Saved entries:
[Start of section]

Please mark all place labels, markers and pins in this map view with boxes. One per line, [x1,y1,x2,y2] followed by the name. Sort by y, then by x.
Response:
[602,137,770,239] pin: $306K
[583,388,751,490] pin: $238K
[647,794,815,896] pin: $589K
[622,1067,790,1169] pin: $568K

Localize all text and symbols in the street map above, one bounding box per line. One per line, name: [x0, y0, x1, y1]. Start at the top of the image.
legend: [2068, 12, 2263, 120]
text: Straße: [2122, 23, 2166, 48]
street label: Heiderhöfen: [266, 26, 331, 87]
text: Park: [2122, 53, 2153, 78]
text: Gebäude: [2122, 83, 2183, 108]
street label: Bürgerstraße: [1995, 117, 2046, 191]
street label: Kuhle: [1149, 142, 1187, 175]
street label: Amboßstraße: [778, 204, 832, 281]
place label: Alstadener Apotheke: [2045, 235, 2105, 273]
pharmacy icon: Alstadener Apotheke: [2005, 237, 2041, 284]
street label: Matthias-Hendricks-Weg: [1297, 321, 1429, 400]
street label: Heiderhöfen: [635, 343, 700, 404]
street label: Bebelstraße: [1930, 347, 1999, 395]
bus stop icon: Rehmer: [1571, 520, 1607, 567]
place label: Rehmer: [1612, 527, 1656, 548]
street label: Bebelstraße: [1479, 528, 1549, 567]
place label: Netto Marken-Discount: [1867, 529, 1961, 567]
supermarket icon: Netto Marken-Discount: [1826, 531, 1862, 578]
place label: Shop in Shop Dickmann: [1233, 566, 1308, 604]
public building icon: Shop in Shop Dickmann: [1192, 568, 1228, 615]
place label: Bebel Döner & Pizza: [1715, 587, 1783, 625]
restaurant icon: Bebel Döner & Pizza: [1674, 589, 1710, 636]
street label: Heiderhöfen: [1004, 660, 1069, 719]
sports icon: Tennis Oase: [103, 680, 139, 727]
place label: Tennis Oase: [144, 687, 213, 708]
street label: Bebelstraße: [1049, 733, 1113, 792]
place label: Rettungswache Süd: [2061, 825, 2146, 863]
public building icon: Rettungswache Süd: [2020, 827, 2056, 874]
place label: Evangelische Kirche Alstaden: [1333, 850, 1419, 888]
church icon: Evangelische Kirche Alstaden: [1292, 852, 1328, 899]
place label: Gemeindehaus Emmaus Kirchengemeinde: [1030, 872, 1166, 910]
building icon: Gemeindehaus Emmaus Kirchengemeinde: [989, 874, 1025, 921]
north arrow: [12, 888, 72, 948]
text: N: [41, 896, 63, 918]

[End of section]

About this exercise: Every record should be repeated exactly; please leave none out.

Exercise solution:
Please mark all place labels, markers and pins in this map view with boxes. One per line, [x1,y1,x2,y2] followed by the name. Sort by y, then by x.
Response:
[602,137,770,239] pin: $306K
[583,388,751,490] pin: $238K
[647,794,815,896] pin: $589K
[622,1067,790,1169] pin: $568K

Localize all text and symbols in the street map above, one bounding box per line. One per line, name: [x0, y0, x1, y1]. Start at the top of the image.
legend: [2068, 12, 2263, 120]
text: Straße: [2122, 23, 2166, 48]
street label: Heiderhöfen: [266, 26, 331, 87]
text: Park: [2122, 53, 2153, 78]
text: Gebäude: [2122, 83, 2183, 108]
street label: Bürgerstraße: [1995, 117, 2046, 191]
street label: Kuhle: [1149, 142, 1187, 175]
street label: Amboßstraße: [778, 204, 832, 281]
place label: Alstadener Apotheke: [2045, 235, 2105, 273]
pharmacy icon: Alstadener Apotheke: [2005, 237, 2041, 284]
street label: Matthias-Hendricks-Weg: [1297, 321, 1429, 400]
street label: Heiderhöfen: [635, 343, 700, 404]
street label: Bebelstraße: [1930, 347, 1999, 395]
bus stop icon: Rehmer: [1571, 520, 1607, 567]
place label: Rehmer: [1612, 527, 1656, 548]
street label: Bebelstraße: [1479, 528, 1549, 567]
place label: Netto Marken-Discount: [1867, 529, 1961, 567]
supermarket icon: Netto Marken-Discount: [1826, 531, 1862, 578]
place label: Shop in Shop Dickmann: [1233, 566, 1308, 604]
public building icon: Shop in Shop Dickmann: [1192, 568, 1228, 615]
place label: Bebel Döner & Pizza: [1715, 587, 1783, 625]
restaurant icon: Bebel Döner & Pizza: [1674, 589, 1710, 636]
street label: Heiderhöfen: [1004, 660, 1069, 719]
sports icon: Tennis Oase: [103, 680, 139, 727]
place label: Tennis Oase: [144, 687, 213, 708]
street label: Bebelstraße: [1049, 733, 1113, 792]
place label: Rettungswache Süd: [2061, 825, 2146, 863]
public building icon: Rettungswache Süd: [2020, 827, 2056, 874]
place label: Evangelische Kirche Alstaden: [1333, 850, 1419, 888]
church icon: Evangelische Kirche Alstaden: [1292, 852, 1328, 899]
place label: Gemeindehaus Emmaus Kirchengemeinde: [1030, 872, 1166, 910]
building icon: Gemeindehaus Emmaus Kirchengemeinde: [989, 874, 1025, 921]
north arrow: [12, 888, 72, 948]
text: N: [41, 896, 63, 918]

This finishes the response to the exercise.